Du 8 février au 8 mars, j’ai envie de vous présenter des femmes que j’aime. Chaque jour, pendant un mois, une femme. Un mois en attente de la Journée internationale de la femme, que cette journée signifie quelque chose pour vous ou non. Ces femmes, je les aime. Elles sont importantes parce qu’elles ont un prix Nobel ou parce qu’elles sont les premières avec qui j’ai joué à Alerte à Malibu dans ma piscine.
J’avais oublié son adresse ; je pensais m’en souvenir juste à regarder les fenêtres et les portes sur la rue de Lanaudière. Elle avait mal coupé les rideaux de sa chambre. Je croyais être capable de les deviner. J’avais tort, j’étais entrée chez quelqu’un d’autre, puis j’avais trouvé.

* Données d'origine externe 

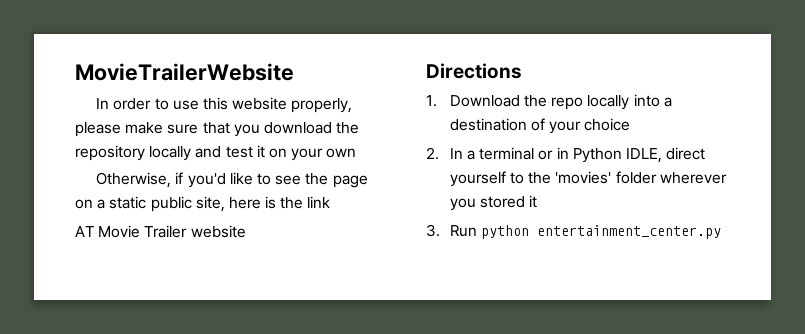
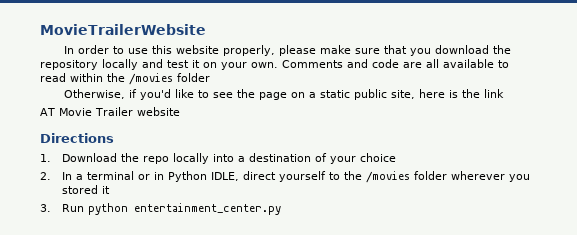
[326,148,357,158] own -> [251,59,509,68] [40,73,210,85] own. Comments and code are all available to read within the /movies folder
[555,171,612,184] 'movies' -> [365,171,410,183] /movies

Je suis toujours en retard quand nous nous donnons rendez-vous. Anne a deux enfants, une robe à acheter pour avoir une robe le jour de son anniversaire, des futures mamans dont elle suit les nausées et les questions sur quel jus à prendre pour donner envie à l’enfant de danser la macarena, trois contrats, des photos de seins sur son cellulaire, un conseil d’administration, un maillot de bain à chercher chez une copine, des photos de fesses sur son cellulaire, du Baileys à avaler, une ferme à acheter, un amoureux, une lasagne pour dix à commander, des soirées karaoké et une boisson énergétique au congélateur, tout ça, mais elle n’est jamais en retard.
En compagnie de son fils, elle a sorti des œufs, des bananes, de la farine et des pépites de chocolat. Elle l’a laissé écraser et mélanger. J’étais en face d’eux, assise au comptoir, je les regardais, je regardais une danse, une mère et son fils qui s’échangent des verres de jus, une grosse cuillère de bois, une coquille d’œuf. Son fils est parti courir de sa chambre à la cuisine, de sa chambre au salon, de sa chambre dans mes bras. Anne, elle, a mis le gâteau aux bananes au four.
J’ai des amies qui ont mille vies et parfois j’ai l’impression de leur en demander plus, avec ma vie, qu’elles avec leurs nombres incroyables d’autres vies. Anne, elle ne demande rien. Elle dit quand elle s’ennuie. Elle demande du vin si j’en prends. Elle demande si je veux voir les photos de seins sur son cellulaire, et je dis que non, gênée, mais que mon chéri appréciera, et Anne et mon chéri rient et jugent et regardent des photos de seins, jusqu’à ce que mon chéri se lève pour un autre verre de vin, et qu’Anne vienne me murmurer ses craintes ou ses rêves ou ce qu’un photographe amateur de Fight Club lui écrit sur son joli minois félin.
Anne m’a déjà dit qu’elle voulait se marier dans une robe de la boutique Scandale, mais cette boutique n’existe plus. Elle dit aussi qu’elle ne sait pas si elle peut aimer toute une vie ou juste deux ans ou dix ans, elle n’a jamais eu l’air très certaine, même amoureuse, même grosse parce que les stérilets ou la pilule ça ne fonctionne pas sur les amazones, elle n’a jamais eu l’air très certaine, même si elle le souhaite pour d’autres, mais maintenant, maintenant qu’elle est avec un ours, son cœur libre a l’air libre avec un homme dessiné pour elle, un homme indolent, qui trouve des lettres d’amour sur un trottoir et qui raconte des histoires d’écureuil tué par erreur, sur une clôture en banlieue.
J’ai déjà pensé qu’Anne ne m’aimait pas.
Quand je l’ai connue, avant le gâteau aux bananes, son auto défoncée dans le quartier gai, le costume sexy de Jasmine enfilé dans son appartement, et ses inquiétudes pour moi quand j’allais faire des adieux à un homme dans un parc près de chez elle, quand je l’ai connue j’avais presque peur d’elle.
Je ne connais peut-être personne de plus faussement terrifiant, de plus doux, de plus tranquille même dans des sables mouvants, Anne veut tout, je crois qu’elle veut tout, mais elle veut surtout profiter de tout ce qui lui est offert, et j’aime quand elle me guide, dans une de ses vies quand la mienne la croise, sur un quai, à écouter, la nuit tombée, and thieves will sneak into your mind/ when you love too much/to make you believe you’re missing something.